Work task A
In the article on the waste-to-energy plant, rewrite the passage from "At the end of last year, ACCIONA and" to "of this kind.", replacing "lead contract" with "main contract".
Work task B
List every partner that the article on the waste-to-energy plant names as closing the financial deal together with ACCIONA.

At the end of last year, ACCIONA and its partner were awarded the lead contract for the engineering, procurement and construction project.This was also the first capital investment that the company has made in a project of this kind.

The East Rockingham waste-to-energy plant in Australia, which ACCIONA jointly designed, constructed and financed, has been selected by IJ Global, the financial journal that specialises in infrastructure projects, as “Asia-Pacific Waste Deal of the Year 2019”.

At the end of last year, ACCIONA was awarded the lead contract for the engineering, procurement and construction (EPC), together with its partner HZI.This was also ACCIONA’s first capital investment in a project of this kind, closing the financial deal last December together with its partners John Laing, Masdar, Tribe Infrastructure and HZI.

When completed, this AU$511 million (€320 million) plant will be the second large-scale plant in the country and will process around 300,000 tons of waste per year. This will prevent more than 300,000 tons of CO2 annually, equivalent to the pollution generated by around 64,000 cars.

The plant will have a net renewable energy production capacity of 29 MW, equivalent to the consumption by more than 36,000 homes, and will be located in the industrial area of Rockingham, some 40 kilometres south of Perth and seven kilometres from the pioneering Kwinana plant.

(Limb landmark coordinates)
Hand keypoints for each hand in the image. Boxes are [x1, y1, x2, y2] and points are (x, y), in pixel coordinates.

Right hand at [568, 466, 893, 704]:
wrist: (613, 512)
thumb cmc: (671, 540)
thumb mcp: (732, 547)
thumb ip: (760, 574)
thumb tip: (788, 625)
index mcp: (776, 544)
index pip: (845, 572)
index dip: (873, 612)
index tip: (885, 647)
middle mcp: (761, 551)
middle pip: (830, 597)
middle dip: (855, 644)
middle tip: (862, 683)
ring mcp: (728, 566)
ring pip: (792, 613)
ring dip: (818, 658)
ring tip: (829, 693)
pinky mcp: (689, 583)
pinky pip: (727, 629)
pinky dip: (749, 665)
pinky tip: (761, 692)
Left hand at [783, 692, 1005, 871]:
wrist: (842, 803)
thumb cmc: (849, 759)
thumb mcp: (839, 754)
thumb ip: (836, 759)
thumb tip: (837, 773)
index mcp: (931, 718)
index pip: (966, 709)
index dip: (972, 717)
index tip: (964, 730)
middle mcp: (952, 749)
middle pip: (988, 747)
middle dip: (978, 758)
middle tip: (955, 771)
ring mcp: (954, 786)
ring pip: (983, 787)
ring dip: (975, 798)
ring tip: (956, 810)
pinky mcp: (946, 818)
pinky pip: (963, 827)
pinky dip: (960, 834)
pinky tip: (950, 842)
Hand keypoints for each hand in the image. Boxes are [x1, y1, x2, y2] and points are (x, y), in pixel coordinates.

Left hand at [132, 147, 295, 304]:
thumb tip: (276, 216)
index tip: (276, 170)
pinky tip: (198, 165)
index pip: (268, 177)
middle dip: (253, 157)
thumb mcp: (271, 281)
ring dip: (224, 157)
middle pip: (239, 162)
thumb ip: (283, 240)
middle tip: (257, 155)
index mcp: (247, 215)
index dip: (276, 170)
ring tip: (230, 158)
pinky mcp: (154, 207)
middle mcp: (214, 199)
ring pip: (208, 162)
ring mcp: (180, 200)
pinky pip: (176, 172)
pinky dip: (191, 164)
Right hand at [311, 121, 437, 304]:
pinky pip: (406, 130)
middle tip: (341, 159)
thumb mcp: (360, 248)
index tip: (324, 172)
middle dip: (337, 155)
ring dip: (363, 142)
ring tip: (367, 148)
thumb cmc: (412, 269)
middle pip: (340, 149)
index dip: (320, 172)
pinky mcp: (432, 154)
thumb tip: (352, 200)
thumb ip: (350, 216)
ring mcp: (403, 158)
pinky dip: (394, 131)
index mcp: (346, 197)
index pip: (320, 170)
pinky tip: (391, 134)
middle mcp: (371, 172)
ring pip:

Answer space A
At the end of last year, ACCIONA and its partner were awarded the main contract for the engineering, procurement and construction project.This was also the first capital investment that the company has made in a project of this kind.

Answer space B
John Laing
Masdar
Tribe Infrastructure
HZI